▶ **What is required**
Return the listing exactly as it appears, but strip out the images.

▶ **Data for review**
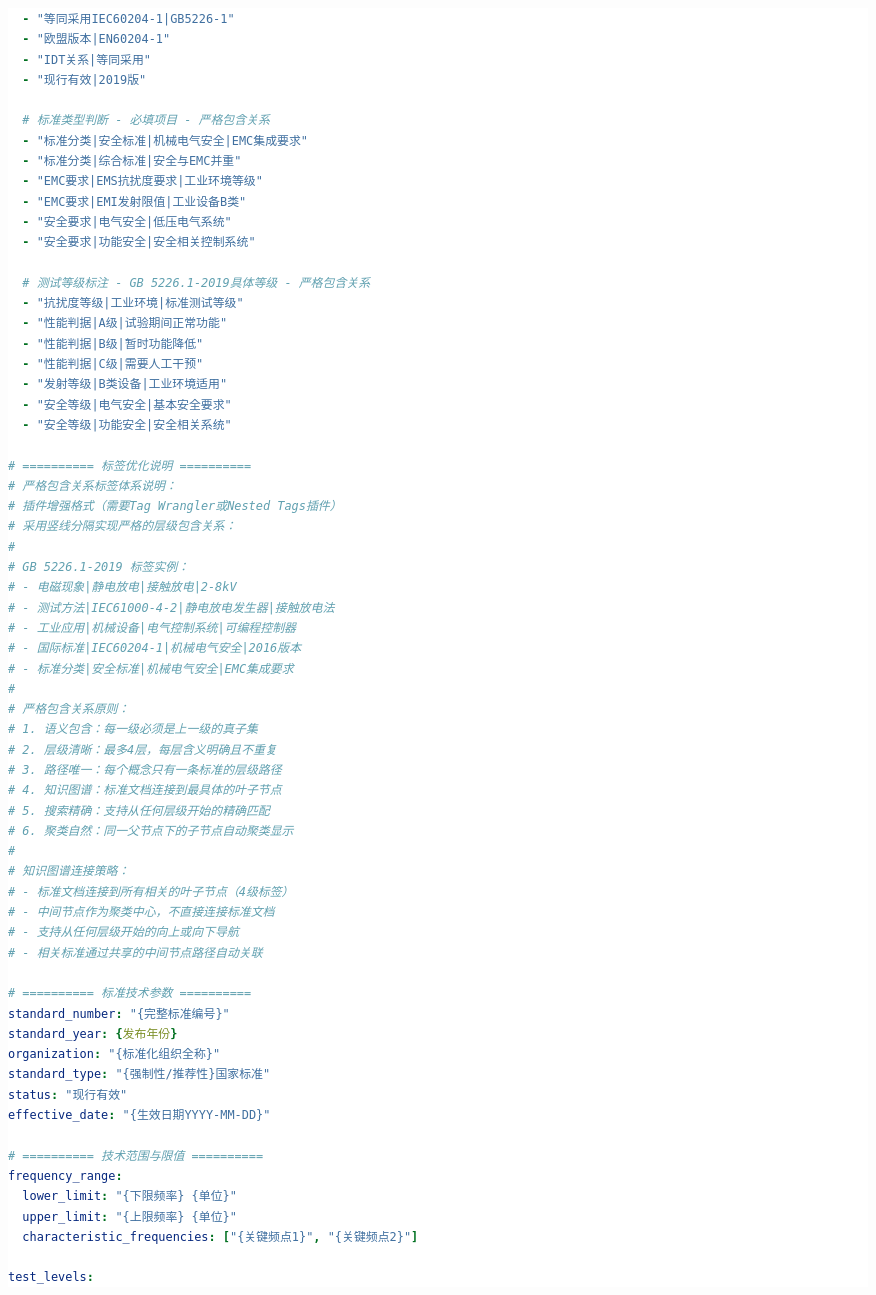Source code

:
 ```yaml
  - "等同采用IEC60204-1|GB5226-1"
  - "欧盟版本|EN60204-1"
  - "IDT关系|等同采用"
  - "现行有效|2019版"
  
  # 标准类型判断 - 必填项目 - 严格包含关系
  - "标准分类|安全标准|机械电气安全|EMC集成要求"
  - "标准分类|综合标准|安全与EMC并重"
  - "EMC要求|EMS抗扰度要求|工业环境等级"
  - "EMC要求|EMI发射限值|工业设备B类"
  - "安全要求|电气安全|低压电气系统"
  - "安全要求|功能安全|安全相关控制系统"
  
  # 测试等级标注 - GB 5226.1-2019具体等级 - 严格包含关系
  - "抗扰度等级|工业环境|标准测试等级"
  - "性能判据|A级|试验期间正常功能"
  - "性能判据|B级|暂时功能降低"  
  - "性能判据|C级|需要人工干预"
  - "发射等级|B类设备|工业环境适用"
  - "安全等级|电气安全|基本安全要求"
  - "安全等级|功能安全|安全相关系统"

# ========== 标签优化说明 ==========
# 严格包含关系标签体系说明：
# 插件增强格式（需要Tag Wrangler或Nested Tags插件）
# 采用竖线分隔实现严格的层级包含关系：
# 
# GB 5226.1-2019 标签实例：
# - 电磁现象|静电放电|接触放电|2-8kV
# - 测试方法|IEC61000-4-2|静电放电发生器|接触放电法  
# - 工业应用|机械设备|电气控制系统|可编程控制器
# - 国际标准|IEC60204-1|机械电气安全|2016版本
# - 标准分类|安全标准|机械电气安全|EMC集成要求
#
# 严格包含关系原则：
# 1. 语义包含：每一级必须是上一级的真子集
# 2. 层级清晰：最多4层，每层含义明确且不重复
# 3. 路径唯一：每个概念只有一条标准的层级路径
# 4. 知识图谱：标准文档连接到最具体的叶子节点
# 5. 搜索精确：支持从任何层级开始的精确匹配
# 6. 聚类自然：同一父节点下的子节点自动聚类显示
#
# 知识图谱连接策略：
# - 标准文档连接到所有相关的叶子节点（4级标签）
# - 中间节点作为聚类中心，不直接连接标准文档  
# - 支持从任何层级开始的向上或向下导航
# - 相关标准通过共享的中间节点路径自动关联

# ========== 标准技术参数 ==========
standard_number: "{完整标准编号}"
standard_year: {发布年份}
organization: "{标准化组织全称}"
standard_type: "{强制性/推荐性}国家标准"
status: "现行有效"
effective_date: "{生效日期YYYY-MM-DD}"

# ========== 技术范围与限值 ==========
frequency_range:
  lower_limit: "{下限频率} {单位}"
  upper_limit: "{上限频率} {单位}"
  characteristic_frequencies: ["{关键频点1}", "{关键频点2}"]

test_levels:
```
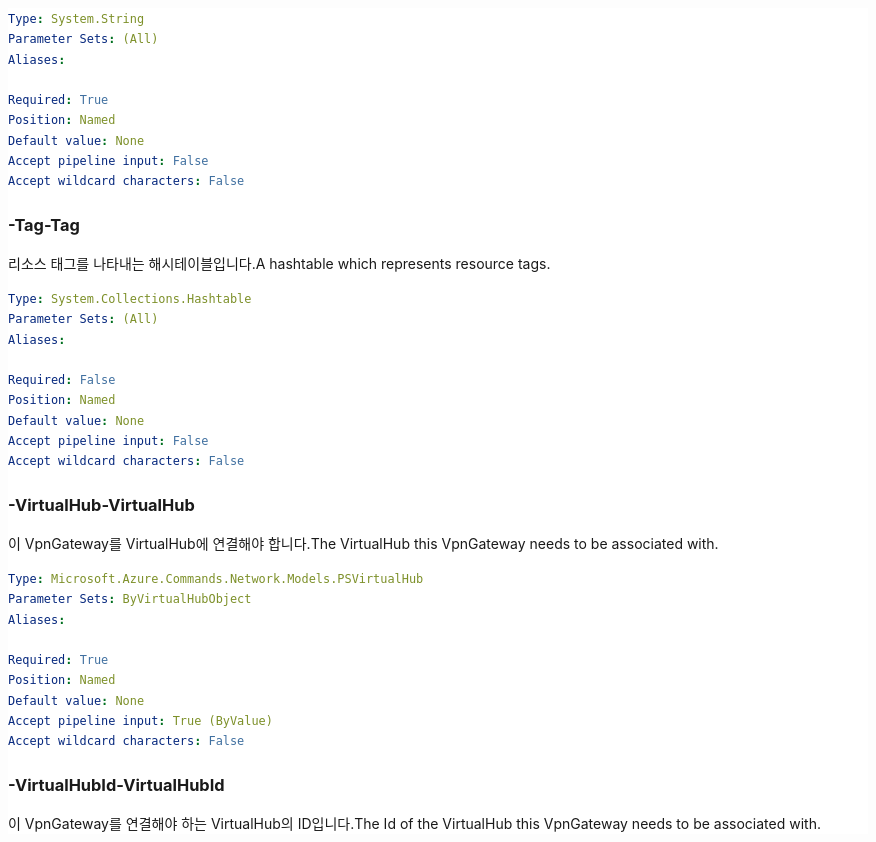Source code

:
 ```yaml
Type: System.String
Parameter Sets: (All)
Aliases:

Required: True
Position: Named
Default value: None
Accept pipeline input: False
Accept wildcard characters: False
```

### <span data-ttu-id="a4375-133">-Tag</span><span class="sxs-lookup"><span data-stu-id="a4375-133">-Tag</span></span>
<span data-ttu-id="a4375-134">리소스 태그를 나타내는 해시테이블입니다.</span><span class="sxs-lookup"><span data-stu-id="a4375-134">A hashtable which represents resource tags.</span></span>

```yaml
Type: System.Collections.Hashtable
Parameter Sets: (All)
Aliases:

Required: False
Position: Named
Default value: None
Accept pipeline input: False
Accept wildcard characters: False
```

### <span data-ttu-id="a4375-135">-VirtualHub</span><span class="sxs-lookup"><span data-stu-id="a4375-135">-VirtualHub</span></span>
<span data-ttu-id="a4375-136">이 VpnGateway를 VirtualHub에 연결해야 합니다.</span><span class="sxs-lookup"><span data-stu-id="a4375-136">The VirtualHub this VpnGateway needs to be associated with.</span></span>

```yaml
Type: Microsoft.Azure.Commands.Network.Models.PSVirtualHub
Parameter Sets: ByVirtualHubObject
Aliases:

Required: True
Position: Named
Default value: None
Accept pipeline input: True (ByValue)
Accept wildcard characters: False
```

### <span data-ttu-id="a4375-137">-VirtualHubId</span><span class="sxs-lookup"><span data-stu-id="a4375-137">-VirtualHubId</span></span>
<span data-ttu-id="a4375-138">이 VpnGateway를 연결해야 하는 VirtualHub의 ID입니다.</span><span class="sxs-lookup"><span data-stu-id="a4375-138">The Id of the VirtualHub this VpnGateway needs to be associated with.</span></span>
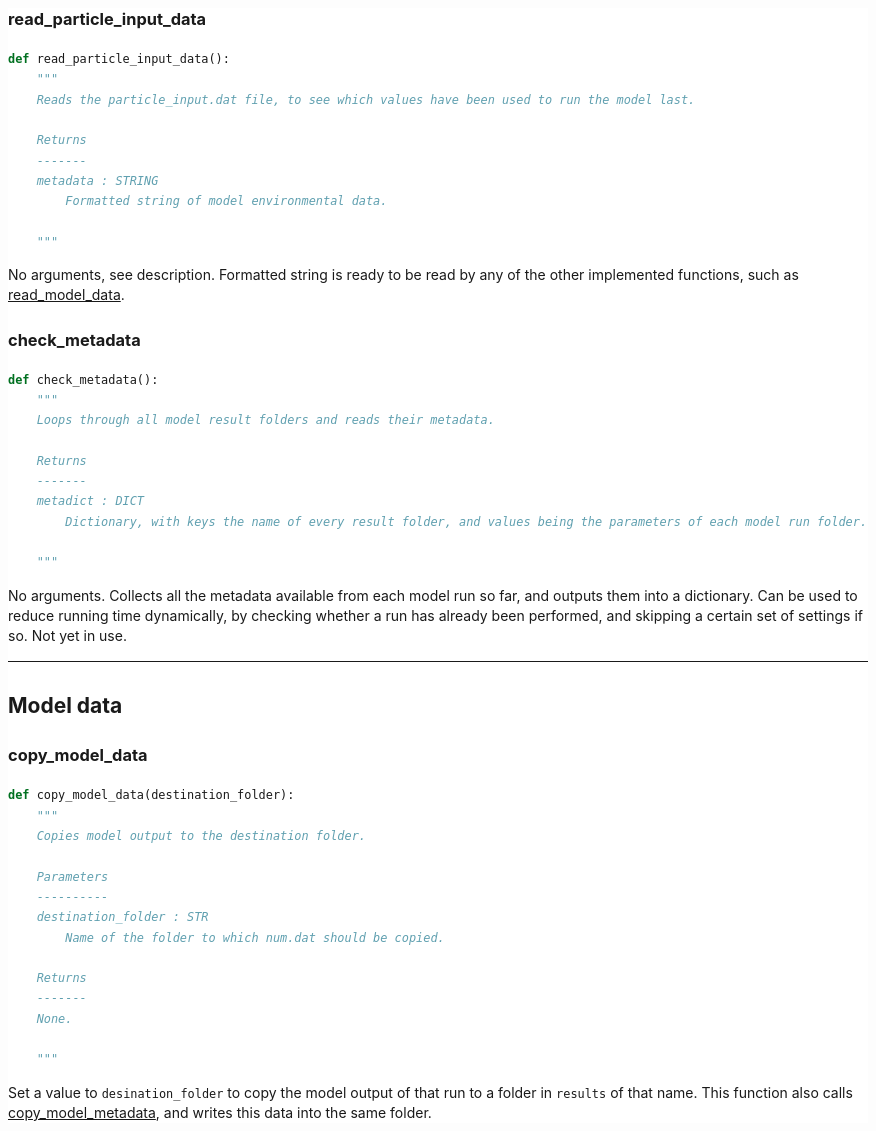 ### read_particle_input_data

```python
def read_particle_input_data():
    """
    Reads the particle_input.dat file, to see which values have been used to run the model last.

    Returns
    -------
    metadata : STRING
        Formatted string of model environmental data.

    """
```
No arguments, see description. Formatted string is ready to be read by any of the other implemented functions, such as [read_model_data](#read_model_data).


### check_metadata

```python
def check_metadata():
    """
    Loops through all model result folders and reads their metadata.
    
    Returns
    -------
    metadict : DICT
        Dictionary, with keys the name of every result folder, and values being the parameters of each model run folder.

    """
```
No arguments. Collects all the metadata available from each model run so far, and outputs them into a dictionary. Can be used to reduce running time dynamically, by checking whether a run has already been performed, and skipping a certain set of settings if so. Not yet in use.

---

## Model data

### copy_model_data

```python
def copy_model_data(destination_folder):
    """
    Copies model output to the destination folder.

    Parameters
    ----------
    destination_folder : STR
        Name of the folder to which num.dat should be copied.

    Returns
    -------
    None.

    """
```
Set a value to `desination_folder` to copy the model output of that run to a folder in `results` of that name. This function also calls [copy_model_metadata](#copy_model_metadata), and writes this data into the same folder.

▶ **Solution to this problem**
Source code

:
 ```yaml
  - "等同采用IEC60204-1|GB5226-1"
  - "欧盟版本|EN60204-1"
  - "IDT关系|等同采用"
  - "现行有效|2019版"
  
  # 标准类型判断 - 必填项目 - 严格包含关系
  - "标准分类|安全标准|机械电气安全|EMC集成要求"
  - "标准分类|综合标准|安全与EMC并重"
  - "EMC要求|EMS抗扰度要求|工业环境等级"
  - "EMC要求|EMI发射限值|工业设备B类"
  - "安全要求|电气安全|低压电气系统"
  - "安全要求|功能安全|安全相关控制系统"
  
  # 测试等级标注 - GB 5226.1-2019具体等级 - 严格包含关系
  - "抗扰度等级|工业环境|标准测试等级"
  - "性能判据|A级|试验期间正常功能"
  - "性能判据|B级|暂时功能降低"  
  - "性能判据|C级|需要人工干预"
  - "发射等级|B类设备|工业环境适用"
  - "安全等级|电气安全|基本安全要求"
  - "安全等级|功能安全|安全相关系统"

# ========== 标签优化说明 ==========
# 严格包含关系标签体系说明：
# 插件增强格式（需要Tag Wrangler或Nested Tags插件）
# 采用竖线分隔实现严格的层级包含关系：
# 
# GB 5226.1-2019 标签实例：
# - 电磁现象|静电放电|接触放电|2-8kV
# - 测试方法|IEC61000-4-2|静电放电发生器|接触放电法  
# - 工业应用|机械设备|电气控制系统|可编程控制器
# - 国际标准|IEC60204-1|机械电气安全|2016版本
# - 标准分类|安全标准|机械电气安全|EMC集成要求
#
# 严格包含关系原则：
# 1. 语义包含：每一级必须是上一级的真子集
# 2. 层级清晰：最多4层，每层含义明确且不重复
# 3. 路径唯一：每个概念只有一条标准的层级路径
# 4. 知识图谱：标准文档连接到最具体的叶子节点
# 5. 搜索精确：支持从任何层级开始的精确匹配
# 6. 聚类自然：同一父节点下的子节点自动聚类显示
#
# 知识图谱连接策略：
# - 标准文档连接到所有相关的叶子节点（4级标签）
# - 中间节点作为聚类中心，不直接连接标准文档  
# - 支持从任何层级开始的向上或向下导航
# - 相关标准通过共享的中间节点路径自动关联

# ========== 标准技术参数 ==========
standard_number: "{完整标准编号}"
standard_year: {发布年份}
organization: "{标准化组织全称}"
standard_type: "{强制性/推荐性}国家标准"
status: "现行有效"
effective_date: "{生效日期YYYY-MM-DD}"

# ========== 技术范围与限值 ==========
frequency_range:
  lower_limit: "{下限频率} {单位}"
  upper_limit: "{上限频率} {单位}"
  characteristic_frequencies: ["{关键频点1}", "{关键频点2}"]

test_levels:
```
Source code

:
 ```yaml
Type: System.String
Parameter Sets: (All)
Aliases:

Required: True
Position: Named
Default value: None
Accept pipeline input: False
Accept wildcard characters: False
```

### <span data-ttu-id="a4375-133">-Tag</span><span class="sxs-lookup"><span data-stu-id="a4375-133">-Tag</span></span>
<span data-ttu-id="a4375-134">리소스 태그를 나타내는 해시테이블입니다.</span><span class="sxs-lookup"><span data-stu-id="a4375-134">A hashtable which represents resource tags.</span></span>

```yaml
Type: System.Collections.Hashtable
Parameter Sets: (All)
Aliases:

Required: False
Position: Named
Default value: None
Accept pipeline input: False
Accept wildcard characters: False
```

### <span data-ttu-id="a4375-135">-VirtualHub</span><span class="sxs-lookup"><span data-stu-id="a4375-135">-VirtualHub</span></span>
<span data-ttu-id="a4375-136">이 VpnGateway를 VirtualHub에 연결해야 합니다.</span><span class="sxs-lookup"><span data-stu-id="a4375-136">The VirtualHub this VpnGateway needs to be associated with.</span></span>

```yaml
Type: Microsoft.Azure.Commands.Network.Models.PSVirtualHub
Parameter Sets: ByVirtualHubObject
Aliases:

Required: True
Position: Named
Default value: None
Accept pipeline input: True (ByValue)
Accept wildcard characters: False
```

### <span data-ttu-id="a4375-137">-VirtualHubId</span><span class="sxs-lookup"><span data-stu-id="a4375-137">-VirtualHubId</span></span>
<span data-ttu-id="a4375-138">이 VpnGateway를 연결해야 하는 VirtualHub의 ID입니다.</span><span class="sxs-lookup"><span data-stu-id="a4375-138">The Id of the VirtualHub this VpnGateway needs to be associated with.</span></span>
 ### read_particle_input_data

```python
def read_particle_input_data():
    """
    Reads the particle_input.dat file, to see which values have been used to run the model last.

    Returns
    -------
    metadata : STRING
        Formatted string of model environmental data.

    """
```
No arguments, see description. Formatted string is ready to be read by any of the other implemented functions, such as [read_model_data](#read_model_data).


### check_metadata

```python
def check_metadata():
    """
    Loops through all model result folders and reads their metadata.
    
    Returns
    -------
    metadict : DICT
        Dictionary, with keys the name of every result folder, and values being the parameters of each model run folder.

    """
```
No arguments. Collects all the metadata available from each model run so far, and outputs them into a dictionary. Can be used to reduce running time dynamically, by checking whether a run has already been performed, and skipping a certain set of settings if so. Not yet in use.

---

## Model data

### copy_model_data

```python
def copy_model_data(destination_folder):
    """
    Copies model output to the destination folder.

    Parameters
    ----------
    destination_folder : STR
        Name of the folder to which num.dat should be copied.

    Returns
    -------
    None.

    """
```
Set a value to `desination_folder` to copy the model output of that run to a folder in `results` of that name. This function also calls [copy_model_metadata](#copy_model_metadata), and writes this data into the same folder.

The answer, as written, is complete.